Only the lines from the one containing "其中 HashedWheelTimeout 就是上面 Timeout 接口的实现。" to the end of the listing below are wanted, repeated exactly.
##########
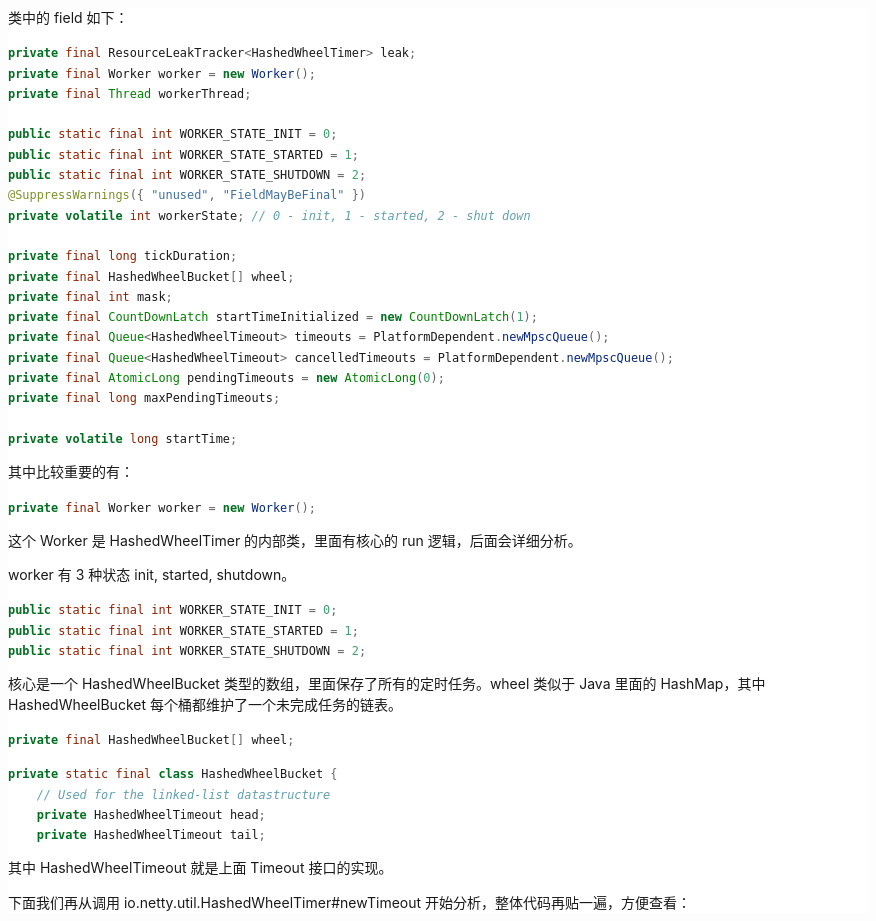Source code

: 类中的 field 如下：

```java
private final ResourceLeakTracker<HashedWheelTimer> leak;
private final Worker worker = new Worker();
private final Thread workerThread;

public static final int WORKER_STATE_INIT = 0;
public static final int WORKER_STATE_STARTED = 1;
public static final int WORKER_STATE_SHUTDOWN = 2;
@SuppressWarnings({ "unused", "FieldMayBeFinal" })
private volatile int workerState; // 0 - init, 1 - started, 2 - shut down

private final long tickDuration;
private final HashedWheelBucket[] wheel;
private final int mask;
private final CountDownLatch startTimeInitialized = new CountDownLatch(1);
private final Queue<HashedWheelTimeout> timeouts = PlatformDependent.newMpscQueue();
private final Queue<HashedWheelTimeout> cancelledTimeouts = PlatformDependent.newMpscQueue();
private final AtomicLong pendingTimeouts = new AtomicLong(0);
private final long maxPendingTimeouts;

private volatile long startTime;
```

其中比较重要的有：

```java
private final Worker worker = new Worker();
```

这个 Worker 是 HashedWheelTimer 的内部类，里面有核心的 run 逻辑，后面会详细分析。

worker 有 3 种状态 init, started, shutdown。

```java
public static final int WORKER_STATE_INIT = 0;
public static final int WORKER_STATE_STARTED = 1;
public static final int WORKER_STATE_SHUTDOWN = 2;
```

核心是一个 HashedWheelBucket 类型的数组，里面保存了所有的定时任务。wheel 类似于 Java 里面的 HashMap，其中 HashedWheelBucket 每个桶都维护了一个未完成任务的链表。

```java
private final HashedWheelBucket[] wheel;
```

```java
private static final class HashedWheelBucket {
    // Used for the linked-list datastructure
    private HashedWheelTimeout head;
    private HashedWheelTimeout tail;
```

其中 HashedWheelTimeout 就是上面 Timeout 接口的实现。

下面我们再从调用 io.netty.util.HashedWheelTimer#newTimeout 开始分析，整体代码再贴一遍，方便查看：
##########
→ Result of the task
其中 HashedWheelTimeout 就是上面 Timeout 接口的实现。

下面我们再从调用 io.netty.util.HashedWheelTimer#newTimeout 开始分析，整体代码再贴一遍，方便查看：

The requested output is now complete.